The meeting was set to take place one day after the rapper was fatally shot himself outside his Marathon Clothing store in Crenshaw. The store was named after his 2010 mixtape, "The Marathon," and the notion of the marathon has been Nipsey's metaphor for overcoming the struggles of life.

And since his death, tens of thousands of fans posted tributes to the rapper on social media, punctuated with #TheMarathonContinues.

"The pain his family, friends, myself and the city of LA is feeling right now is a testament to the impact Nipsey has made in just 33 years on this earth," Civil said. "To have witnessed such a spirit walk the walk and share himself in the ways he did will continue to inspire us all. The Marathon continues in us all."
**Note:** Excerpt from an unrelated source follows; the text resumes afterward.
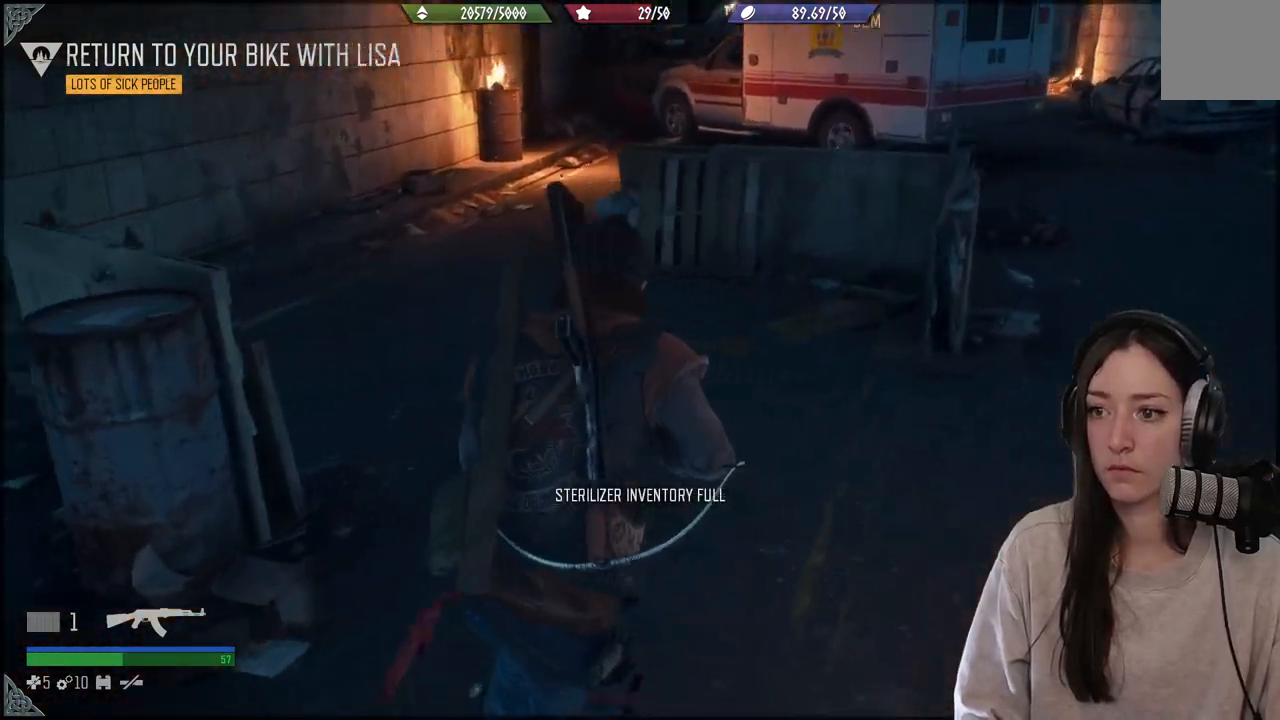
{"buttons": [], "left_stick": "right", "right_stick": "center", "events": [[17, "right_stick", "up-left"], [217, "right_stick", "center"], [233, "left_stick", "up-right"], [367, "left_stick", "right"]]}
PHOTO: Nipsey Hussle with his brother Samiel Asghedom, left, father Dawit Asghedom, center, and brother Adam Andebrhan.
Nipsey Hussle with his brother Samiel Asghedom, left, father Dawit Asghedom, center, and brother Adam Andebrhan.
Courtesy of Karen Civil

And Asghedom, who shared his younger brother's legacy in tearful reflections, described Nipsey Hussle as "a role model to the community, to the kids, and to the mothers and the grandmothers and the community that watched him grow up and seen him as a youngster, (and now) a family man, a father, raising his kids."
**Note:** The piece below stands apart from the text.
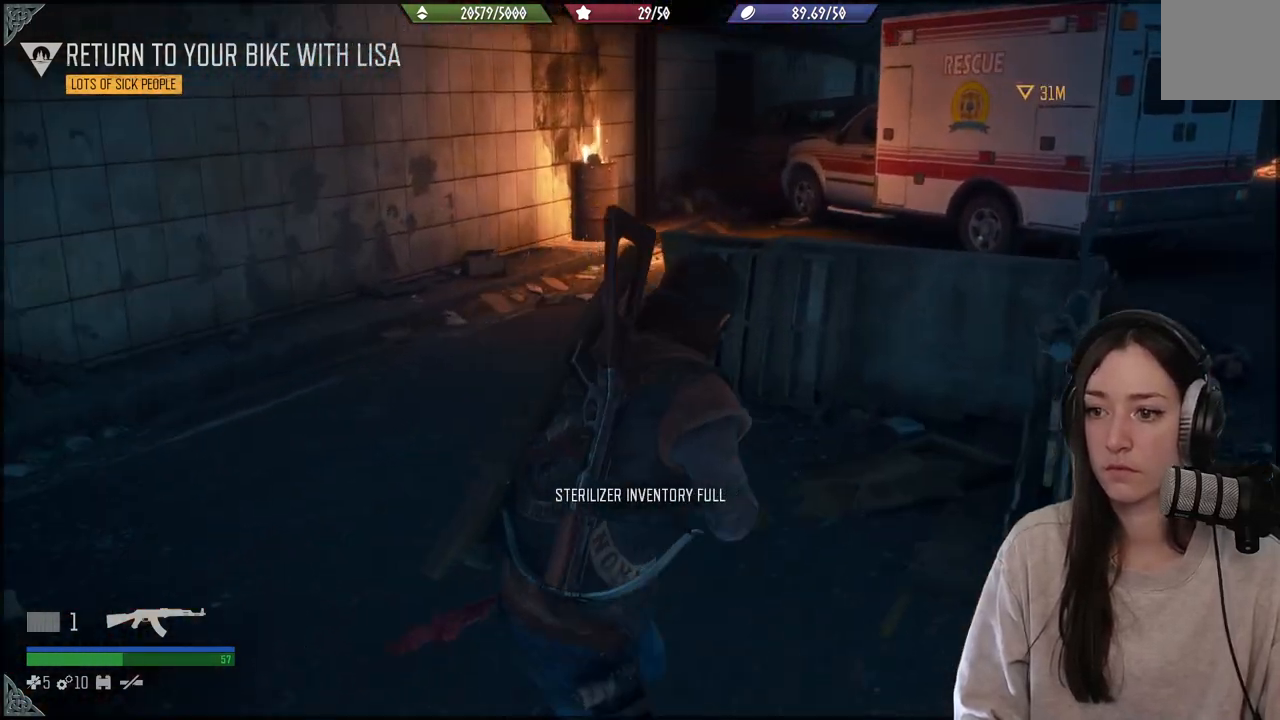
{"buttons": [], "left_stick": "up-right", "right_stick": "center", "events": [[283, "left_stick", "up-right"]]}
"Growing up, when he was a teenager -- I’m a little bit older than him, he was in the streets and gangs, trying to hustle and get money. I was trying to make sure that he’s safe and that he’s legitimate and doing something positive and that was my whole goal. You know, at the end of the day, he’s the one who actually made me have something legitimate to be able to attach myself to," Asghedom said. "... It's hard that he was killed, man. It’s hard."

ABC News' Bill Hutchinson contributed to this report.